The issue of ‘land-grabbing’ has generated considerable interest recently; about 70 per cent of such land acquisitions are in Africa. The Centre on Housing Rights and Evictions found that some 4.3 million people were affected by evictions in 2007–2008, and there is clearly overlap between forced evictions and development-induced displacement.
It is also difficult to determine whether people are forcibly displaced to protect them, to implement a project which is genuinely in the public interest, or because powerful elites simply want their land or have a political agenda. One of the most criticized uses of resettlement incurred in the mid-1980s in Ethiopia amid a major famine in which some 300,000 people died and more than 400,000 people fled abroad.
With an increasing global population and consequent pressure on land, together with environmental degradation and global warming, it is likely that governments will use resettlement to deal with these pressures in the future.
“I grew up near the nuclear plant. The only safety instructions we got at school were that if something happened, we should go to the playground and we would be given pink pills,” says Ayako. “When we were evacuated,” she adds, “we followed the authorities’ instructions and ended up somewhere where the radioactivity was still high.”
More humanitarian organizations are developing competence in broad issues of housing, land and property. While humanitarians have always been involved in providing shelter, they are increasingly seeing it in terms of settlement and land issues.
Humanitarian organizations are recognizing that perhaps the major challenge of working in protracted IDP and refugee situations is the restoration of livelihoods – an issue which has been key to the resettlement of communities displaced by development projects.
As these organizations respond to the effects of climate change on mobility, they would do well to learn more about the experience of development actors in resettling communities.
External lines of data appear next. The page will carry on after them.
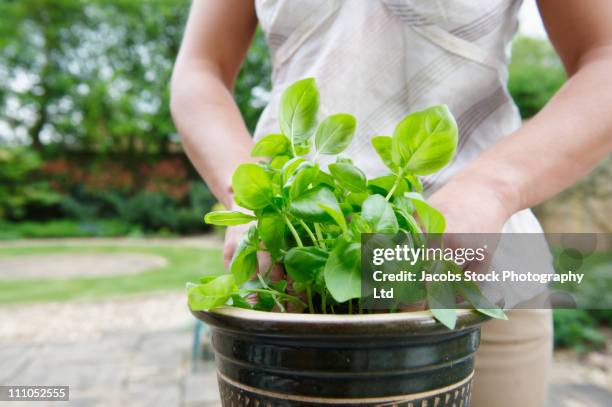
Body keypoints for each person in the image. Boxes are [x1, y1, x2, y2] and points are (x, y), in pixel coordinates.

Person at [170, 1, 612, 406]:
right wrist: (248, 194)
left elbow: (604, 55)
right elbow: (200, 67)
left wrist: (492, 186)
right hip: (290, 277)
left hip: (481, 273)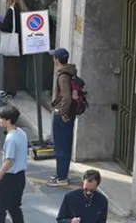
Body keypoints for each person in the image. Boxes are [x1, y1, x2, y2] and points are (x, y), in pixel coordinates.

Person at [0, 105, 28, 223]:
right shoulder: (21, 133)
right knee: (15, 208)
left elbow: (8, 161)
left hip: (8, 180)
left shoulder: (11, 139)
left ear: (8, 120)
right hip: (20, 177)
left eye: (1, 118)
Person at [47, 47, 78, 187]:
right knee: (63, 145)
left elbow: (67, 97)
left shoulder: (63, 76)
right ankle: (61, 173)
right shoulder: (69, 72)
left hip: (62, 115)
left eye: (54, 57)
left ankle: (62, 177)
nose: (53, 60)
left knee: (61, 146)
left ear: (57, 60)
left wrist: (62, 113)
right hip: (67, 115)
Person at [0, 0, 26, 97]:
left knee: (9, 67)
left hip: (12, 43)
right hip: (20, 42)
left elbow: (6, 27)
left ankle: (10, 91)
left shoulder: (11, 10)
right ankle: (11, 89)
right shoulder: (22, 9)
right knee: (15, 67)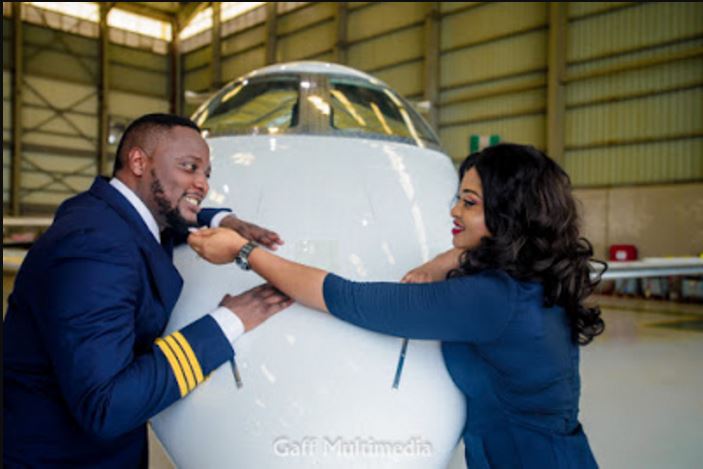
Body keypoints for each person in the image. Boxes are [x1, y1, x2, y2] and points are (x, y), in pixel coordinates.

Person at [188, 143, 606, 468]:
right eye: (459, 197)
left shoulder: (492, 298)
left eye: (471, 203)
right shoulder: (534, 270)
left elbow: (348, 298)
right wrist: (443, 260)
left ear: (511, 216)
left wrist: (245, 253)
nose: (455, 211)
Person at [3, 113, 292, 467]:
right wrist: (228, 321)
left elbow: (162, 225)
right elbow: (106, 406)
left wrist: (220, 219)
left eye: (206, 174)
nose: (202, 184)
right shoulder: (95, 248)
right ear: (138, 161)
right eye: (189, 167)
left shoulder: (105, 212)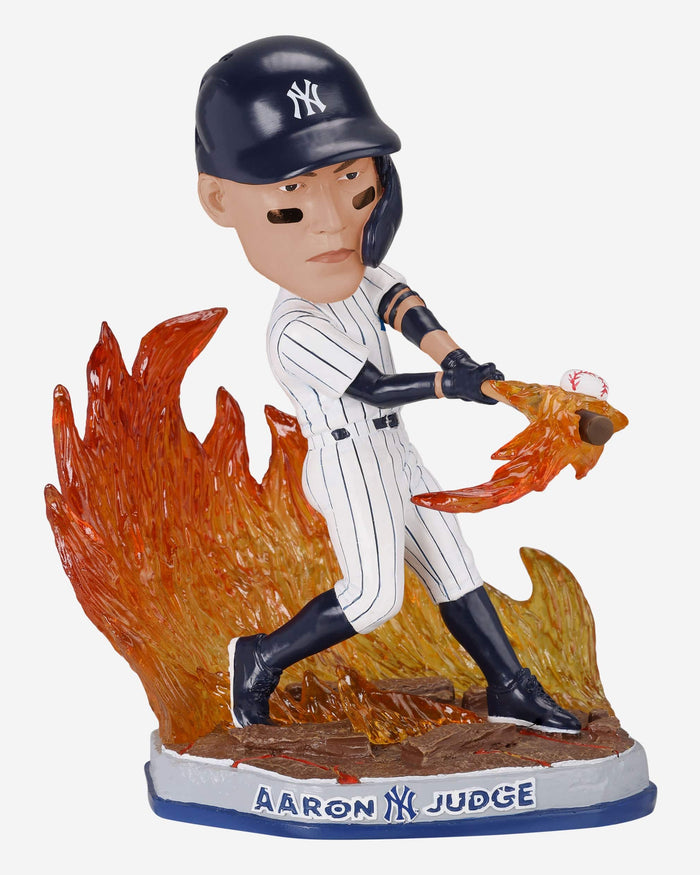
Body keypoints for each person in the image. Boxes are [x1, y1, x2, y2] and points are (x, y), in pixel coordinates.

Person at [196, 36, 581, 735]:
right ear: (222, 199)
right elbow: (372, 387)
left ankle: (510, 686)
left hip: (395, 450)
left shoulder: (362, 273)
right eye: (292, 194)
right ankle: (259, 657)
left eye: (352, 181)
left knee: (454, 565)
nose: (332, 218)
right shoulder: (291, 327)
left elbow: (406, 308)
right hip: (347, 460)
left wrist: (463, 361)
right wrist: (449, 386)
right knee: (373, 598)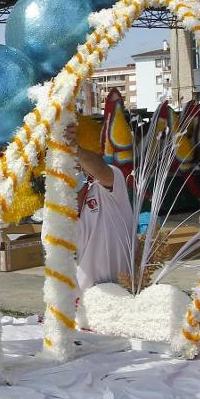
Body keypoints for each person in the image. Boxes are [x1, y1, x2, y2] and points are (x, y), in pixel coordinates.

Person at [64, 122, 135, 292]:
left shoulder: (107, 188)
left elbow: (101, 169)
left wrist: (74, 147)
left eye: (73, 164)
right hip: (84, 300)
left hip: (123, 292)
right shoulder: (58, 211)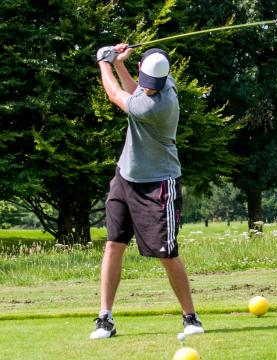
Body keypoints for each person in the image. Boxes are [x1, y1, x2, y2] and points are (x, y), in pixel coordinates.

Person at [91, 44, 203, 339]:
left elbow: (117, 94)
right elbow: (136, 89)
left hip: (158, 183)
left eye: (153, 85)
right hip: (125, 176)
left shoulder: (157, 106)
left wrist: (105, 61)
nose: (149, 89)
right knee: (114, 244)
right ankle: (105, 318)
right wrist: (122, 63)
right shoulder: (161, 82)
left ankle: (191, 318)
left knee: (167, 253)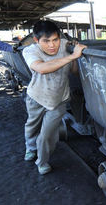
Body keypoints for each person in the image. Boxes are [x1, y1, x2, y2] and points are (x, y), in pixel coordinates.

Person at [22, 20, 86, 175]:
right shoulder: (30, 51)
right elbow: (42, 69)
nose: (52, 45)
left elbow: (75, 72)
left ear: (59, 37)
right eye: (46, 41)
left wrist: (75, 55)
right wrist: (72, 57)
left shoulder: (65, 45)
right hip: (37, 97)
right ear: (36, 40)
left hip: (59, 99)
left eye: (55, 40)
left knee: (48, 134)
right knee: (32, 127)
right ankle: (30, 147)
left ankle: (42, 161)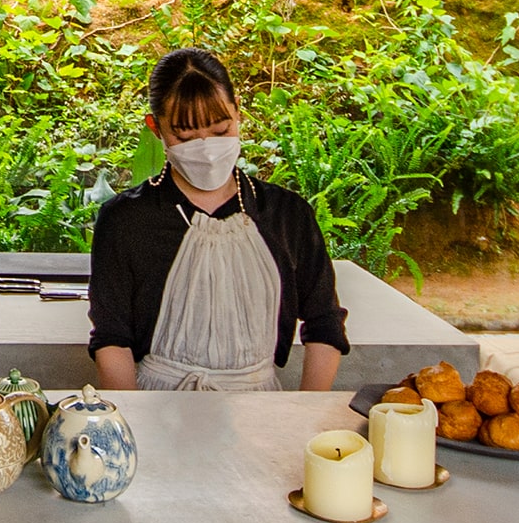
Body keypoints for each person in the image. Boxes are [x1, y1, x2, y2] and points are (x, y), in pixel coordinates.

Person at [88, 48, 347, 391]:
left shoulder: (287, 215)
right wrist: (132, 425)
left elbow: (324, 324)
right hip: (158, 406)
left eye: (220, 129)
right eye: (185, 136)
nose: (206, 148)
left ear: (238, 113)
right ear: (156, 127)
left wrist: (306, 417)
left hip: (261, 410)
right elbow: (112, 338)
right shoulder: (125, 220)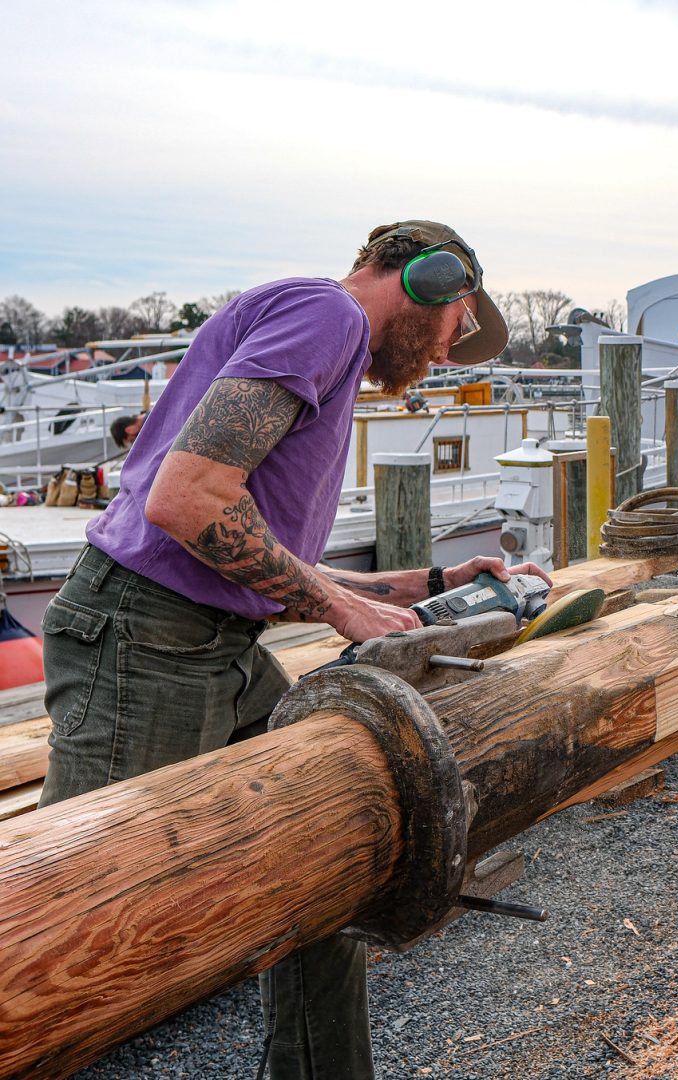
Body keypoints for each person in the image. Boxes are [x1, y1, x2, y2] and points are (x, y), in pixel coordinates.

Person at [39, 220, 549, 1079]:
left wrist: (418, 584)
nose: (449, 348)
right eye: (460, 321)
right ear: (431, 280)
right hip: (145, 642)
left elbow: (245, 547)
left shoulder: (323, 337)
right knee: (67, 919)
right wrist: (341, 614)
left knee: (327, 859)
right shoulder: (328, 316)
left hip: (211, 643)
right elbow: (189, 501)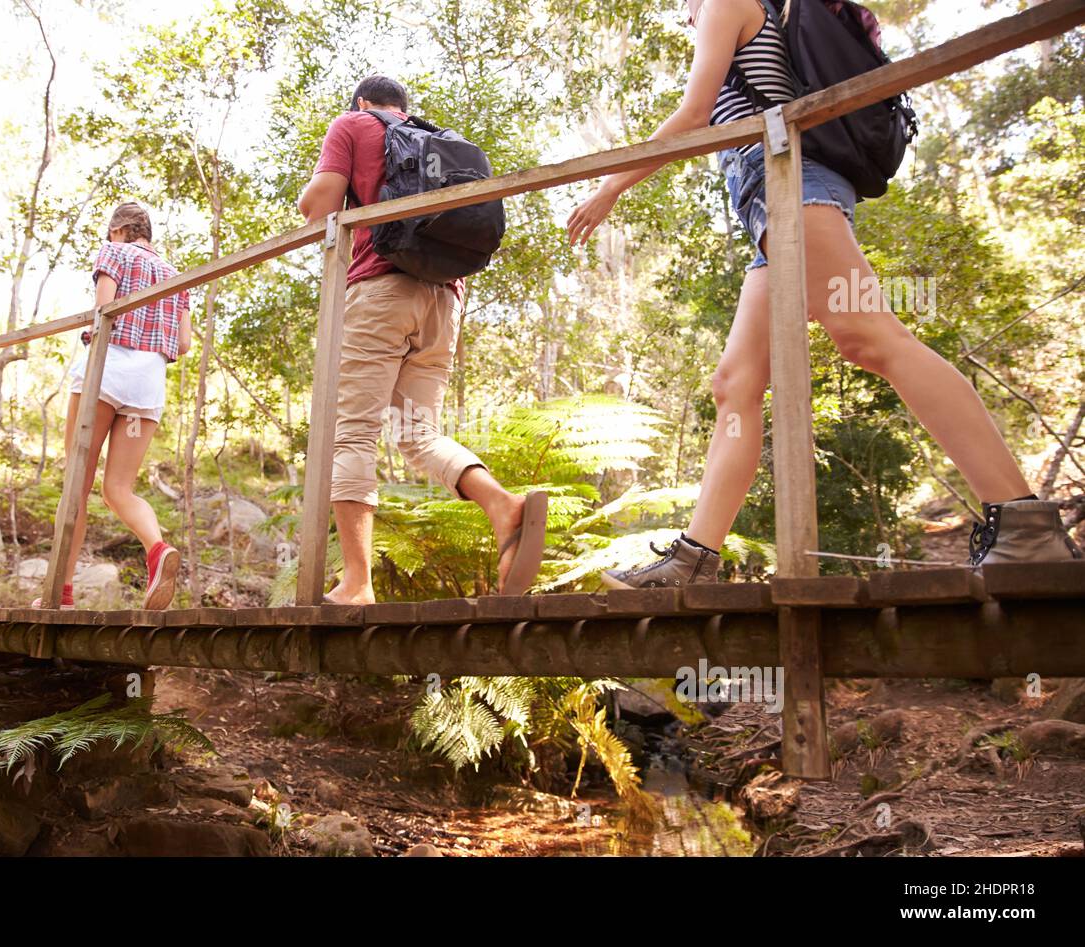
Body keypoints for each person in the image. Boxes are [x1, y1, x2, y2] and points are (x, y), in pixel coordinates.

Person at [565, 0, 1080, 589]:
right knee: (734, 384)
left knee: (870, 337)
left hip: (791, 183)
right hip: (774, 197)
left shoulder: (725, 1)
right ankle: (693, 560)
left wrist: (609, 188)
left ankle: (1024, 524)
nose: (683, 13)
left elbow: (694, 113)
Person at [297, 75, 548, 605]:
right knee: (416, 434)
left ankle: (358, 583)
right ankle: (502, 503)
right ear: (404, 108)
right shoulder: (439, 138)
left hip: (380, 291)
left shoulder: (354, 124)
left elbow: (316, 205)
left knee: (355, 433)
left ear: (363, 101)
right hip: (443, 301)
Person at [36, 201, 191, 610]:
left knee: (77, 486)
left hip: (106, 374)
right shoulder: (177, 275)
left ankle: (60, 594)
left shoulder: (114, 253)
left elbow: (103, 313)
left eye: (110, 232)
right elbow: (184, 344)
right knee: (118, 488)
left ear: (119, 229)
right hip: (145, 388)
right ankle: (157, 549)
The challenges posed by climate change may offer unprecedented opportunities for collaboration between the humanitarian and development worlds.
Governments should uphold the rights of the displaced and develop policies which set out transparent processes for consultation with affected groups; they should ensure monitoring of the private sector helps to protect the rights of displaced people.
Humanitarian organizations should invite development actors to share good practice with resettlement in developing policies to resolve protracted displacement resulting from conflict and disaster.
Development banks and donors should publish estimates of the number of people displaced and resettled by the projects they support; they should evaluate compensation policies and consider incorporating a protection or human rights lens into operational guidelines.
The Inter-Agency Standing Committee (IASC) should examine ways to enhance mutual learning from humanitarian and development actors in planning for displacement, migration and planned relocations, given the likely effects of climate change.